### WORK TO COMPLETE
Rewrite the material from the line with "Сертификат авторизации СЦ" to the line with "Сертификаты на комплектующие", changing "ремонта" to "обслуживания" and leaving everything else as it is.

Collected data
· · · ·
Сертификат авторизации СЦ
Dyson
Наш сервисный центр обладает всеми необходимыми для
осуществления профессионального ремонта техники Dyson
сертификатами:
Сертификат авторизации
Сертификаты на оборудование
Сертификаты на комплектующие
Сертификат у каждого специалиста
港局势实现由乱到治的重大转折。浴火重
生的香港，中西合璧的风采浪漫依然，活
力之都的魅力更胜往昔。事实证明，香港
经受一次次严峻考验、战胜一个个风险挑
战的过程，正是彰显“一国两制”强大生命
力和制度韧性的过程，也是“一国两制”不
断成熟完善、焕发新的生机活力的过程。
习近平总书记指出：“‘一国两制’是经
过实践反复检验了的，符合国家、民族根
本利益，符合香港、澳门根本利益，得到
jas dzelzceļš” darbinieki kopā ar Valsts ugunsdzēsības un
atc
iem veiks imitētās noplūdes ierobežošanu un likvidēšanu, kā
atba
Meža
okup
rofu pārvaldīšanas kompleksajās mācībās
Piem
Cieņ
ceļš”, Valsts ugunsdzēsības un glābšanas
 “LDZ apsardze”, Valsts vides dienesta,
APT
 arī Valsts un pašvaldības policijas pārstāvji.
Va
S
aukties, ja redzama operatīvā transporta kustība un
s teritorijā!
· · · ·
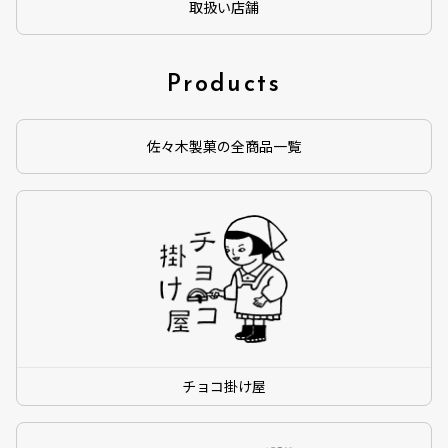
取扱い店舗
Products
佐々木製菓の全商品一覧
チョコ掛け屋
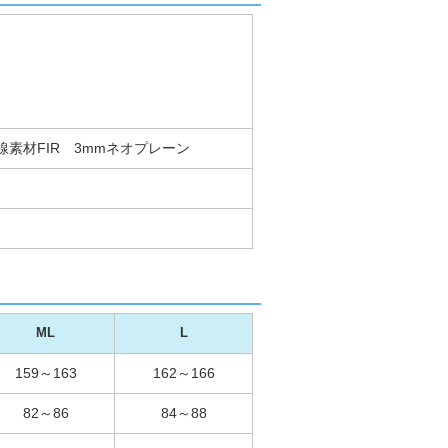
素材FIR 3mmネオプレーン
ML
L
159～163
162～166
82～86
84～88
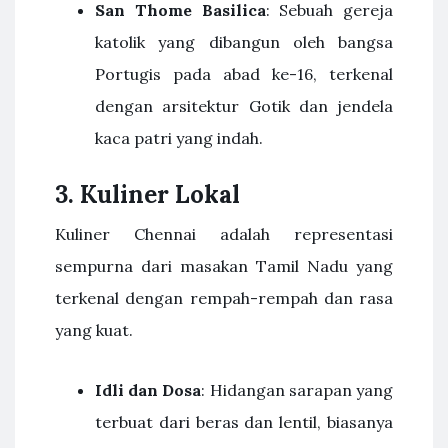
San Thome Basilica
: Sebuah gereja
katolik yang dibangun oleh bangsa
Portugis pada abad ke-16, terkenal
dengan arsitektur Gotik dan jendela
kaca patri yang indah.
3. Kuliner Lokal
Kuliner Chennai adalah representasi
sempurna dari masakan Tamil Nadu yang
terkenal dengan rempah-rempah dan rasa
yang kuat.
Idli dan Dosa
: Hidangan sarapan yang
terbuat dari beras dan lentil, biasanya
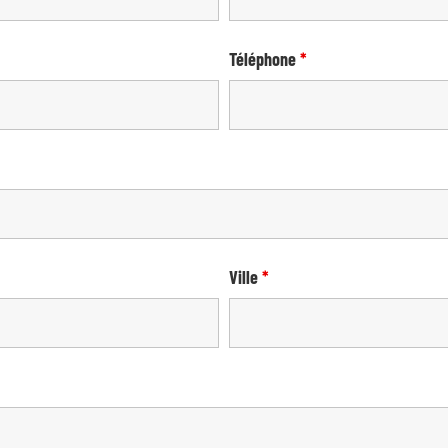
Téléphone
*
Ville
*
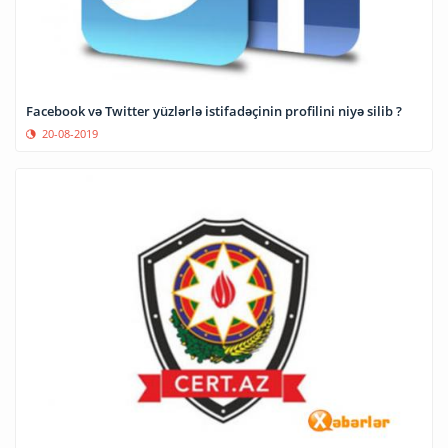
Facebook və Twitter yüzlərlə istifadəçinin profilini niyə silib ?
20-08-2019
· · · ·
### EXERCISE ANSWER
Сертификат авторизации СЦ
Dyson
Наш сервисный центр обладает всеми необходимыми для
осуществления профессионального обслуживания техники Dyson
сертификатами:
Сертификат авторизации
Сертификаты на оборудование
Сертификаты на комплектующие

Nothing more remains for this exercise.